Packaged fruit juices and drinks - Juice for thought

Parentree-editors 2008-08-15 03:34:30

Fruits are an important part of eating a balanced meal. However, more and more parents think that packaged fruit juices and drinks are a substitute for fruits. These packaged products are blanketing the market with advertisements and are finding their way into our homes very quickly. It is important that parents understand all the facts surrounding these products before making them a part of your child's diet.

Packaged fruit juices

  • Does the packaged juice you buy contain 100% fruit juice or is it less? Check what you are buying before you buy.
  • A number of packaged juices contain added sugars and sweeteners. These make them more liked by children but the extra sugars can contribute to childhood obesity and infantile diabetes. Diabetes is a very common illness in India.

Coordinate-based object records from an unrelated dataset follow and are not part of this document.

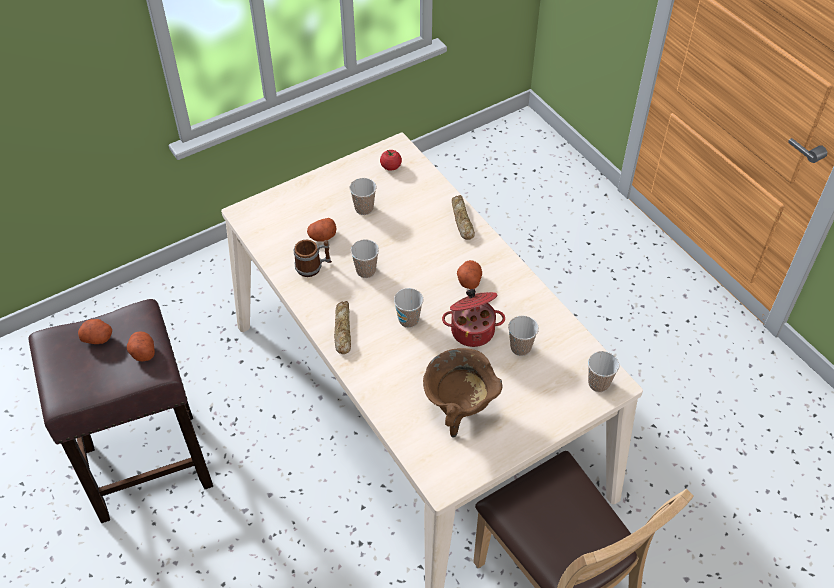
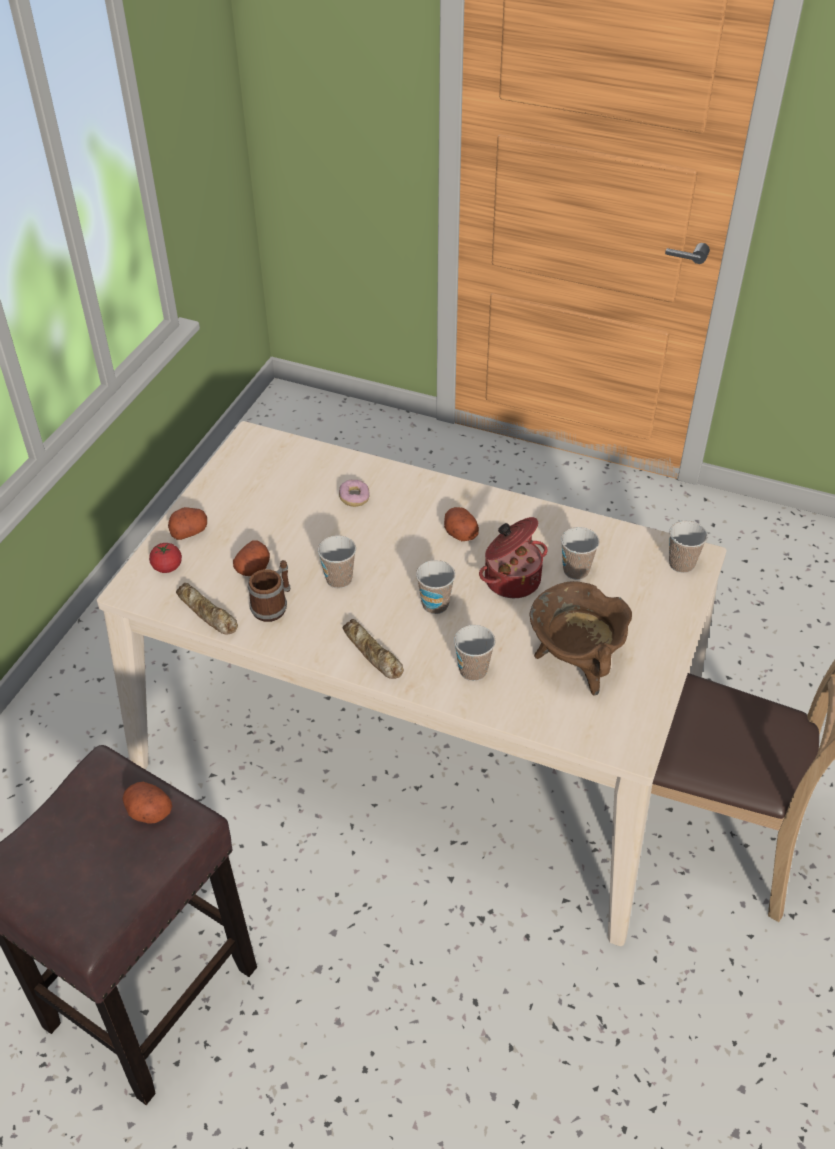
camera: 35 degrees left, 5 degrees down
(98, 338) = (69, 829): potato -> potato (189, 531)
(364, 209) = (274, 517): cup -> cup (473, 670)
(391, 166) = (263, 460): tomato -> tomato (167, 567)
(423, 221) = (354, 498): none -> donut
(461, 220) = (394, 478): bread -> bread (206, 613)

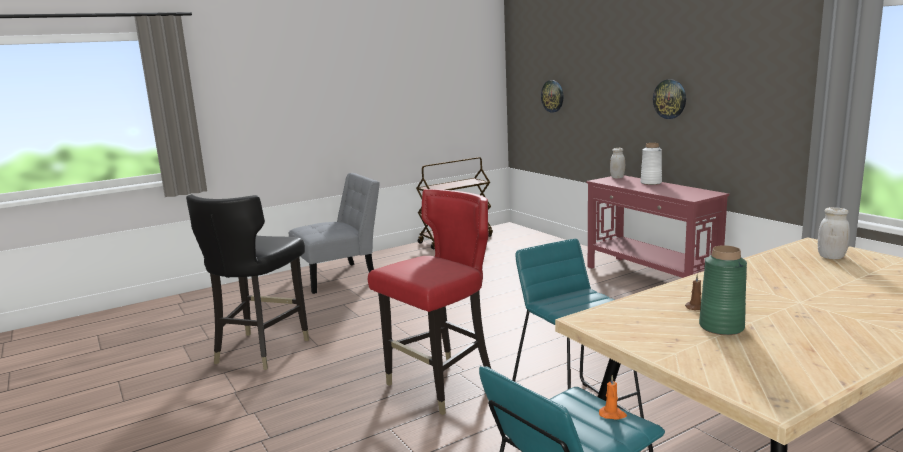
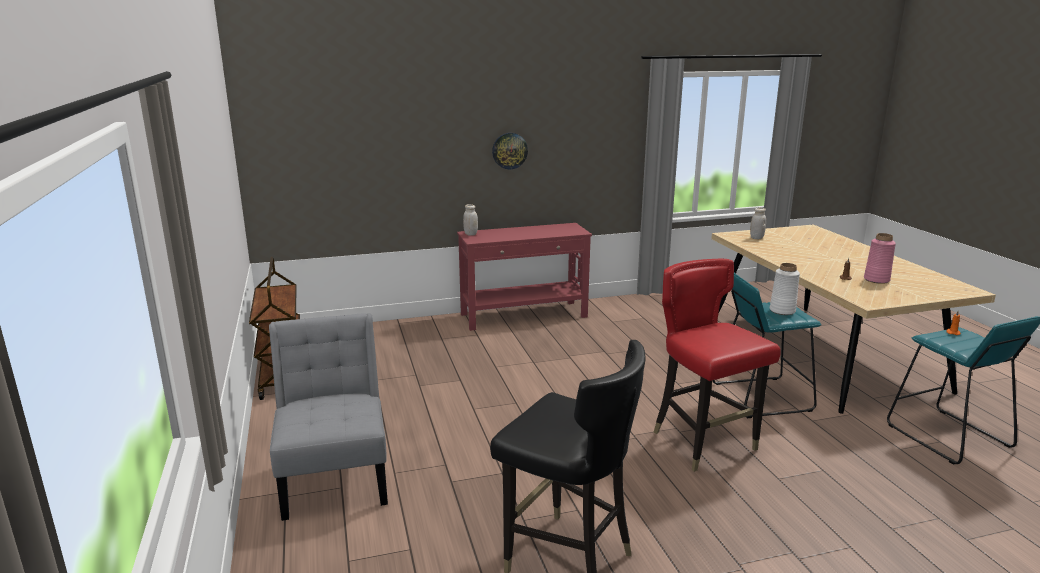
camera: 75 degrees left, 5 degrees up
(552, 96) = (339, 161): wall clock -> none
(651, 183) = (509, 230): white vase -> white vase (782, 310)
(721, 327) = (876, 279): green vase -> pink vase

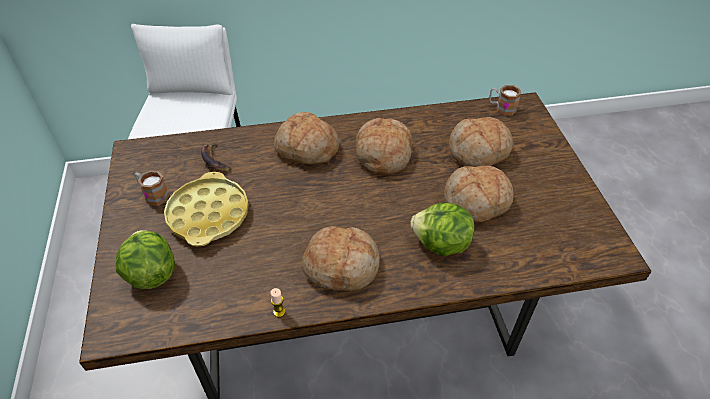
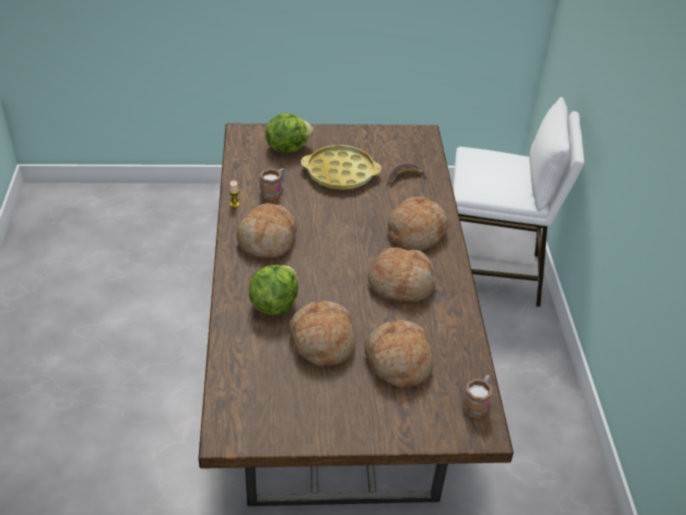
camera: 95 degrees right, 5 degrees down
(153, 195) = (368, 146): mug -> mug (274, 191)

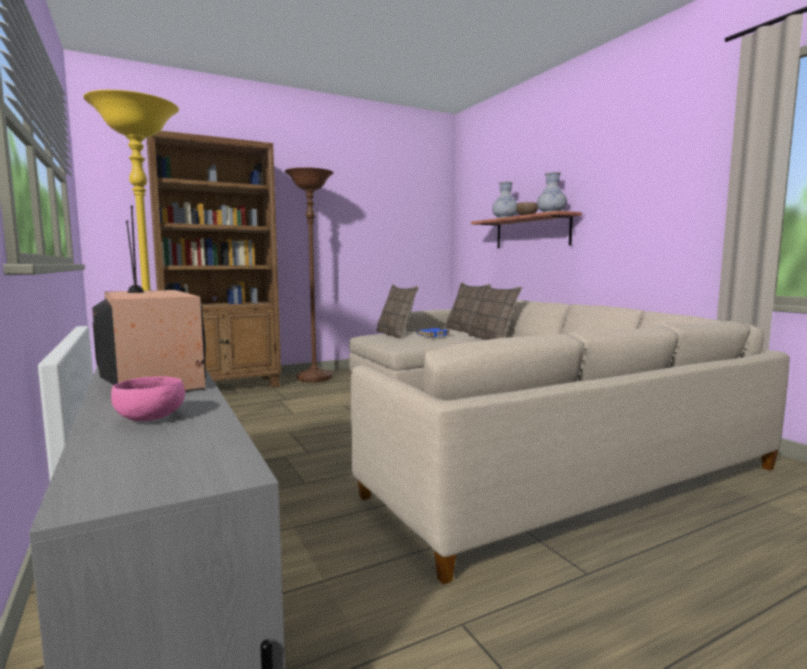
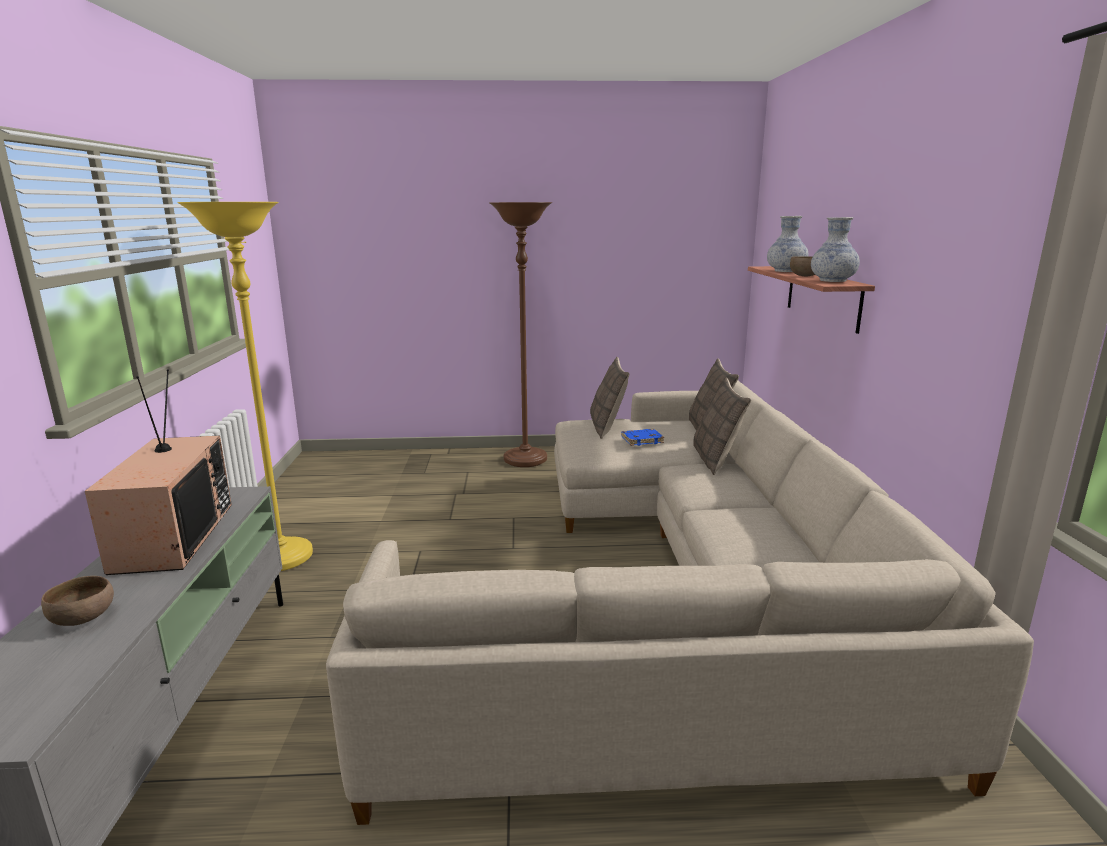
camera: 25 degrees right, 10 degrees up
(150, 418) = (84, 617): pink bowl -> brown bowl
(223, 387) = (419, 460): brown bookcase -> none

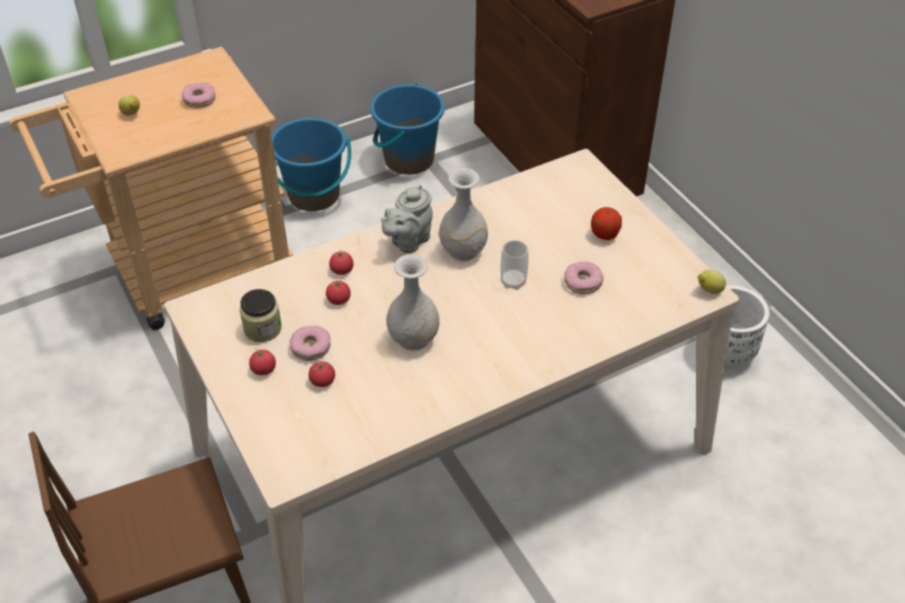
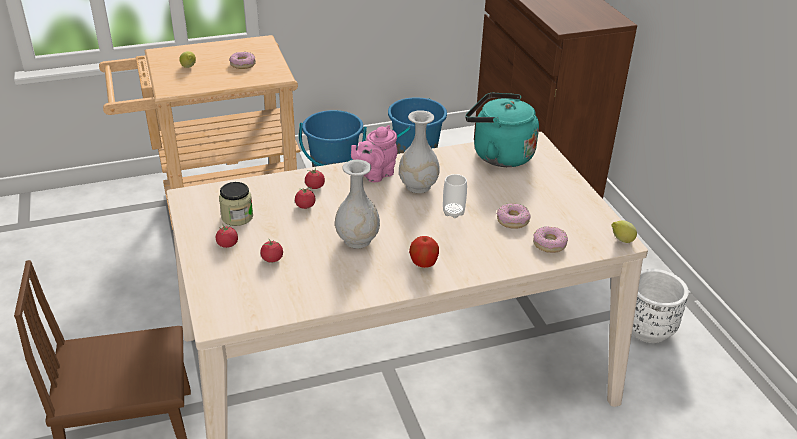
camera: 10 degrees right, 10 degrees down
(310, 347) = (271, 234): donut -> donut (549, 244)
(408, 241) = (375, 174): grey teapot -> pink teapot
(545, 190) = (499, 155): none -> turquoise kettle
(604, 235) = (540, 190): apple -> apple (423, 263)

Once a child develops a taste for extra-sweet packaged juices, it is hard for them to accept less sweet but natural juices.
  • Most juices contain Vitamin C, and some contain added fortifiers like calcium, Vitamin A and Vitamin C and this can beneficial for children. However, juice with fortified calcium is not a replacement for milk. Milk contains a number of other ingredients that are good for children. Fruit juices must not be used as a substitute for milk1.
  • Packaged fruit juices contain none of the natural fibres that are in fruit, unless they contain pulp also. Fibre is an important part of children's diets as it improves digestion
  • The act of washing, peeling, biting and chewing fruit teaches our children important physical skills. They young fingers learn how to be flexible and their mouth learns how to mash food before swallowing it. By taking longer to consume the same amount of calories, it reduces overconsumption and keeps them healthy.
  • Behaviourally, eating a whole fruit helps children combat the need for "instant gratification". Instant gratification is the need to get satisfaction immediately and always. While poking open a fruit juice container seems efficient, we are teaching our kids that happiness comes out of a package
  • Paediatricians worldwide recommend that children should eat whole fruits. As parents you should lead by example and eat whole fruits yourself.
  • Make fresh fruit juice by blending the fruit with milk in your mixie. Do not add sugar or strain the pulp  out (unless its for babies who may choke). This can also be stored for some time in the refrigerator and is a far healthier alternative to packaged fruit juices.
  • If your children do not drink fresh fruit juice from a glass, buy some kulfi moulds and freeze the juice. You can serve it to them on plate or put a stick in it so they can hold it and lick it.
  • Paediatricians recommend that juices must not be introduced into infant diets till they are 6 months old1,2
  • Packaged fruit juices, if bought correctly, do help our children's hydration as they contain a lot of water

Packaged fruit drinks

  • These are packaged products that have a fruit sounding name or a fruity logo, but seldom contain 100% fruit juice.
  • They are almost always made with artificial flavours, added synthetic sugars
  • They may also be aerated/carbonated
  • Paediatricians worldwide frown on these products as bad for the long-term health of our children

Parents often think that packaged fruit juices and drinks have the same benefits as fruits and feed them to their children. Often there is also overconsumption as no limit is set on what is perceived to be a healthy source of nutrition. Unfortunately, the truth may be far from it. Check what you are buying, teach your children about healthy eating and set an example yourself by eating natural fruits and drinking fresh fruit juices. Help them develop healthy eating habits early in life and gift them a healthy adulthood also.


1. Hema Gupta and Piyush Gupta, "Viewpoint - Fruit Drinks: How Healthy and Safe", Indian Pediatrics 2008; 45: 215-217

2. "The Use and Misuse of Fruit Juice in Pediatrics", American Academy of Pediatrics, Pediatrics, May 2001. Reaffirmed in February 2007


2010-03-02 22:13:34


Thank you for the valuable information about packaged fruit juices.